## Source text
Meanwhile, another Missouri Republican lawmaker is again making a push to place cannabis legalization on the ballot with a resolution he filed late last year.
Under that plan, adults 21 and older could purchase, possess and cultivate cannabis for personal use. It also does not specify allowable amounts.
Still, some activists aren’t waiting on the legislature to take action to refer the issue to voters, with one campaign officially launching signature gathering in January for a separate reform initiative.
Separately, the group New Approach Missouri, which successfully got a medical cannabis initiative passed by voters in 2018, announced last summer its plans to put the reform proposal on the ballot through its new campaign committee Legal Missouri 2022.
Some stakeholders—particularly black entrepreneurs—have expressed concerns about proposed licensing caps included in that campaign’s proposal.
The organization tried to place the issue of legalization before voters in 2020, but the COVID-19 pandemic derailed that effort.
Despite the health crisis, activists managed to collect 80,000 raw signatures within months, though they needed 160,199 valid signatures to qualify.
A different campaign, Fair Access Missouri, is separately exploring multiple citizen initiatives with the hopes of getting at least one on the ballot next year. Three of the four would create a system of legalized cannabis sales for adults 21 and older, while another would simply amend the state’s existing medical marijuana program.
Another state lawmaker filed a bill in January to decriminalize a range of drugs including marijuana, psilocybin, LSD, MDMA and cocaine.
The measure’s introduction came after a Republican Missouri legislator filed a separate bill to give residents with serious illnesses legal access to a range of psychedelic drugs like psilocybin, ibogaine and LSD through an expanded version of the state’s existing right-to-try law.
Nearly one out of every 10 jobs that were created in Missouri last year came from the state’s medical marijuana industry, according to an analysis of state labor data that was released by a trade group earlier this month.
Separately, there’s some legislative drama playing out in the state over a proposal that advocates say would restrict their ability to place Constitutional amendments on the ballot.
Now back to drug testing policy reform in the era of legalization.
Just last week, the Illinois House of Representatives passed legislation to protect workers from being fired for using cannabis in their free time, with some exceptions.
Also last week, a Washington, D.C. Council committee unanimously approved a bill to ban most workplaces from subjecting job applicants to pre-employment marijuana testing. It would expand on previous legislation the D.C. Council approved to protect local government employees against workplace discrimination due to their use of medical cannabis.

## Excerpted records
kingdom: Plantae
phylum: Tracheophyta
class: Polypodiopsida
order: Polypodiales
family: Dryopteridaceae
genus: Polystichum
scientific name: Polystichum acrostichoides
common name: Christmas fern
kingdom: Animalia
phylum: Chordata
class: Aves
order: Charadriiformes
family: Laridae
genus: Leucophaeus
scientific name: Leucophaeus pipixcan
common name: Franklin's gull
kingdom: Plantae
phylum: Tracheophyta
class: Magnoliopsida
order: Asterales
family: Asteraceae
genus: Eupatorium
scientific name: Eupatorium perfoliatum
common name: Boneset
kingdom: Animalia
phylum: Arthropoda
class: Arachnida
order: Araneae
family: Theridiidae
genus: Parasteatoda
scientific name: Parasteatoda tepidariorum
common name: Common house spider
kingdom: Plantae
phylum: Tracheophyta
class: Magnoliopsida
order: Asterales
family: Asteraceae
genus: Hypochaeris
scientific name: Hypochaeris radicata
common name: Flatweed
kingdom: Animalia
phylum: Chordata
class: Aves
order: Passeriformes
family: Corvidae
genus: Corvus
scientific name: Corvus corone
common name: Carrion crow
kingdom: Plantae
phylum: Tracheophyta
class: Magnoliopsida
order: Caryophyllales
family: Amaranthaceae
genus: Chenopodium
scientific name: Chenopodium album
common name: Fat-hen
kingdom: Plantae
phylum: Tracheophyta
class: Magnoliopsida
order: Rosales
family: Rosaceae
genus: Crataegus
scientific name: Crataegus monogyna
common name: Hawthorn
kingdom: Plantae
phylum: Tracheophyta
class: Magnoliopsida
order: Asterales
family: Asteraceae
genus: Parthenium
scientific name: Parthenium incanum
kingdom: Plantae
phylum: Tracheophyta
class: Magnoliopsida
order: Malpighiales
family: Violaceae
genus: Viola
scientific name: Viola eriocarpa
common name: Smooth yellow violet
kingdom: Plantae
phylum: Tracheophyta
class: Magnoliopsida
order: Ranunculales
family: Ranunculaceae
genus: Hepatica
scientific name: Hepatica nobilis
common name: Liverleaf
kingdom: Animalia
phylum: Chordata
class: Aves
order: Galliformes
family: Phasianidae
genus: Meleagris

## Task goal
Please repeat the Missouri cannabis text between "A different campaign, Fair" and "medical marijuana program.", inclusive, and swap "citizen initiatives" for "ballot measures".

## Exercise result
A different campaign, Fair Access Missouri, is separately exploring multiple ballot measures with the hopes of getting at least one on the ballot next year. Three of the four would create a system of legalized cannabis sales for adults 21 and older, while another would simply amend the state’s existing medical marijuana program.